_Instruction_.
Please render the lines of all the items below as a single numbered list, leaving out any blank lines.

_The data_.
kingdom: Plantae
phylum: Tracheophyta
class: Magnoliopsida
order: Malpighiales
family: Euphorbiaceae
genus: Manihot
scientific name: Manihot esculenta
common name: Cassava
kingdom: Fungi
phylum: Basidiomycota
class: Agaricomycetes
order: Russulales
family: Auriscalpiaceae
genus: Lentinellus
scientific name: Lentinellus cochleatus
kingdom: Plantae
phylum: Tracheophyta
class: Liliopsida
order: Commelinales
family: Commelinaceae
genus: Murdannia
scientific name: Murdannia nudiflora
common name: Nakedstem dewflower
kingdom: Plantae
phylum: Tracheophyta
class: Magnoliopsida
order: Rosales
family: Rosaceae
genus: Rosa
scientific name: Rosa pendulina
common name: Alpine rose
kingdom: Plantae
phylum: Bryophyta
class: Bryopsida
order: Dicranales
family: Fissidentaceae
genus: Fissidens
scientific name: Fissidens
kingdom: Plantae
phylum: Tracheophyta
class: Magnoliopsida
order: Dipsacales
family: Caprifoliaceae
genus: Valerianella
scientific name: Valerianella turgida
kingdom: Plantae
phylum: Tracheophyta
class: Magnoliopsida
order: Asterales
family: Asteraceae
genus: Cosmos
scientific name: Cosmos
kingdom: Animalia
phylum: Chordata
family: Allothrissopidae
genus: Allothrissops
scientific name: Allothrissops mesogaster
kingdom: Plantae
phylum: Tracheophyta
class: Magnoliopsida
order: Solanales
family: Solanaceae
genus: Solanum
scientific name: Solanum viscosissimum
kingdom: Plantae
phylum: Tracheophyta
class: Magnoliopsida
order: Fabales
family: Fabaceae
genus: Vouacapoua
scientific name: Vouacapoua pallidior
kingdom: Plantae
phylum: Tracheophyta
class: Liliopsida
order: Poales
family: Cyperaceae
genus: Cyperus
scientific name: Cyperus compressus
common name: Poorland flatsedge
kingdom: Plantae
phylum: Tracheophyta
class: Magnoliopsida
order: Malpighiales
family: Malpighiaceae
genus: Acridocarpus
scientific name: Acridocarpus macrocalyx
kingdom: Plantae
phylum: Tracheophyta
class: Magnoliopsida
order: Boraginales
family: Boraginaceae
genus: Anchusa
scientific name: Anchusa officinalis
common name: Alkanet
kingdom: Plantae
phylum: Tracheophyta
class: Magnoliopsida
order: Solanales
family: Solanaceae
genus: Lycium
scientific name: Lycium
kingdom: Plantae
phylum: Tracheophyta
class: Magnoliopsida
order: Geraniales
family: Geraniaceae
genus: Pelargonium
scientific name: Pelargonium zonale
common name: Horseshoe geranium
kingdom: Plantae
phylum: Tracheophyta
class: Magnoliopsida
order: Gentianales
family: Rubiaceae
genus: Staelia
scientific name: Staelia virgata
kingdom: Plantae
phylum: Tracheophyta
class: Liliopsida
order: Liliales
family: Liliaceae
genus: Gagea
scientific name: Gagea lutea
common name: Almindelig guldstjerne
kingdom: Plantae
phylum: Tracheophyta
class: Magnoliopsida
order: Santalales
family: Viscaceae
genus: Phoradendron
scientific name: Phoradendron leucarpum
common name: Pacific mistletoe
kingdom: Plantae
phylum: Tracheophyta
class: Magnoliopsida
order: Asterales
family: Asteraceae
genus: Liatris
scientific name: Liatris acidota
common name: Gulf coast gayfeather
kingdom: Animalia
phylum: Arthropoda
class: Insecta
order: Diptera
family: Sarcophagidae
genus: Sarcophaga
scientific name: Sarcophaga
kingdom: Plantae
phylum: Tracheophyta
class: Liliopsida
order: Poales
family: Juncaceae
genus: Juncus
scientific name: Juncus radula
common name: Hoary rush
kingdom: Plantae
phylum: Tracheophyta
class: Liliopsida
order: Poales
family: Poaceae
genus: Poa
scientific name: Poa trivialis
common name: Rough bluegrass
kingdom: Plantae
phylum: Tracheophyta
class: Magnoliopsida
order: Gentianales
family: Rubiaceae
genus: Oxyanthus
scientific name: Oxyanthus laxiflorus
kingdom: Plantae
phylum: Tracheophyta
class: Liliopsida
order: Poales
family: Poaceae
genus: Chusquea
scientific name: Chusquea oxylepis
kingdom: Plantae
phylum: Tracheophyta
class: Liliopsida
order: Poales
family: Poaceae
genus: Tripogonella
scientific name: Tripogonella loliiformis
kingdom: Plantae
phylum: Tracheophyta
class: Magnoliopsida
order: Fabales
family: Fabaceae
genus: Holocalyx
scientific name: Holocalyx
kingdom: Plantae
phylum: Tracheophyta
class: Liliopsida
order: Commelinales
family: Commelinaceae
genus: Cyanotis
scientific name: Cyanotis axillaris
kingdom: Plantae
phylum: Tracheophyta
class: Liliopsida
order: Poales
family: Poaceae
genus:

_Task solution_.
1. kingdom: Plantae
2. phylum: Tracheophyta
3. class: Magnoliopsida
4. order: Malpighiales
5. family: Euphorbiaceae
6. genus: Manihot
7. scientific name: Manihot esculenta
8. common name: Cassava
9. kingdom: Fungi
10. phylum: Basidiomycota
11. class: Agaricomycetes
12. order: Russulales
13. family: Auriscalpiaceae
14. genus: Lentinellus
15. scientific name: Lentinellus cochleatus
16. kingdom: Plantae
17. phylum: Tracheophyta
18. class: Liliopsida
19. order: Commelinales
20. family: Commelinaceae
21. genus: Murdannia
22. scientific name: Murdannia nudiflora
23. common name: Nakedstem dewflower
24. kingdom: Plantae
25. phylum: Tracheophyta
26. class: Magnoliopsida
27. order: Rosales
28. family: Rosaceae
29. genus: Rosa
30. scientific name: Rosa pendulina
31. common name: Alpine rose
32. kingdom: Plantae
33. phylum: Bryophyta
34. class: Bryopsida
35. order: Dicranales
36. family: Fissidentaceae
37. genus: Fissidens
38. scientific name: Fissidens
39. kingdom: Plantae
40. phylum: Tracheophyta
41. class: Magnoliopsida
42. order: Dipsacales
43. family: Caprifoliaceae
44. genus: Valerianella
45. scientific name: Valerianella turgida
46. kingdom: Plantae
47. phylum: Tracheophyta
48. class: Magnoliopsida
49. order: Asterales
50. family: Asteraceae
51. genus: Cosmos
52. scientific name: Cosmos
53. kingdom: Animalia
54. phylum: Chordata
55. family: Allothrissopidae
56. genus: Allothrissops
57. scientific name: Allothrissops mesogaster
58. kingdom: Plantae
59. phylum: Tracheophyta
60. class: Magnoliopsida
61. order: Solanales
62. family: Solanaceae
63. genus: Solanum
64. scientific name: Solanum viscosissimum
65. kingdom: Plantae
66. phylum: Tracheophyta
67. class: Magnoliopsida
68. order: Fabales
69. family: Fabaceae
70. genus: Vouacapoua
71. scientific name: Vouacapoua pallidior
72. kingdom: Plantae
73. phylum: Tracheophyta
74. class: Liliopsida
75. order: Poales
76. family: Cyperaceae
77. genus: Cyperus
78. scientific name: Cyperus compressus
79. common name: Poorland flatsedge
80. kingdom: Plantae
81. phylum: Tracheophyta
82. class: Magnoliopsida
83. order: Malpighiales
84. family: Malpighiaceae
85. genus: Acridocarpus
86. scientific name: Acridocarpus macrocalyx
87. kingdom: Plantae
88. phylum: Tracheophyta
89. class: Magnoliopsida
90. order: Boraginales
91. family: Boraginaceae
92. genus: Anchusa
93. scientific name: Anchusa officinalis
94. common name: Alkanet
95. kingdom: Plantae
96. phylum: Tracheophyta
97. class: Magnoliopsida
98. order: Solanales
99. family: Solanaceae
100. genus: Lycium
101. scientific name: Lycium
102. kingdom: Plantae
103. phylum: Tracheophyta
104. class: Magnoliopsida
105. order: Geraniales
106. family: Geraniaceae
107. genus: Pelargonium
108. scientific name: Pelargonium zonale
109. common name: Horseshoe geranium
110. kingdom: Plantae
111. phylum: Tracheophyta
112. class: Magnoliopsida
113. order: Gentianales
114. family: Rubiaceae
115. genus: Staelia
116. scientific name: Staelia virgata
117. kingdom: Plantae
118. phylum: Tracheophyta
119. class: Liliopsida
120. order: Liliales
121. family: Liliaceae
122. genus: Gagea
123. scientific name: Gagea lutea
124. common name: Almindelig guldstjerne
125. kingdom: Plantae
126. phylum: Tracheophyta
127. class: Magnoliopsida
128. order: Santalales
129. family: Viscaceae
130. genus: Phoradendron
131. scientific name: Phoradendron leucarpum
132. common name: Pacific mistletoe
133. kingdom: Plantae
134. phylum: Tracheophyta
135. class: Magnoliopsida
136. order: Asterales
137. family: Asteraceae
138. genus: Liatris
139. scientific name: Liatris acidota
140. common name: Gulf coast gayfeather
141. kingdom: Animalia
142. phylum: Arthropoda
143. class: Insecta
144. order: Diptera
145. family: Sarcophagidae
146. genus: Sarcophaga
147. scientific name: Sarcophaga
148. kingdom: Plantae
149. phylum: Tracheophyta
150. class: Liliopsida
151. order: Poales
152. family: Juncaceae
153. genus: Juncus
154. scientific name: Juncus radula
155. common name: Hoary rush
156. kingdom: Plantae
157. phylum: Tracheophyta
158. class: Liliopsida
159. order: Poales
160. family: Poaceae
161. genus: Poa
162. scientific name: Poa trivialis
163. common name: Rough bluegrass
164. kingdom: Plantae
165. phylum: Tracheophyta
166. class: Magnoliopsida
167. order: Gentianales
168. family: Rubiaceae
169. genus: Oxyanthus
170. scientific name: Oxyanthus laxiflorus
171. kingdom: Plantae
172. phylum: Tracheophyta
173. class: Liliopsida
174. order: Poales
175. family: Poaceae
176. genus: Chusquea
177. scientific name: Chusquea oxylepis
178. kingdom: Plantae
179. phylum: Tracheophyta
180. class: Liliopsida
181. order: Poales
182. family: Poaceae
183. genus: Tripogonella
184. scientific name: Tripogonella loliiformis
185. kingdom: Plantae
186. phylum: Tracheophyta
187. class: Magnoliopsida
188. order: Fabales
189. family: Fabaceae
190. genus: Holocalyx
191. scientific name: Holocalyx
192. kingdom: Plantae
193. phylum: Tracheophyta
194. class: Liliopsida
195. order: Commelinales
196. family: Commelinaceae
197. genus: Cyanotis
198. scientific name: Cyanotis axillaris
199. kingdom: Plantae
200. phylum: Tracheophyta
201. class: Liliopsida
202. order: Poales
203. family: Poaceae
204. genus:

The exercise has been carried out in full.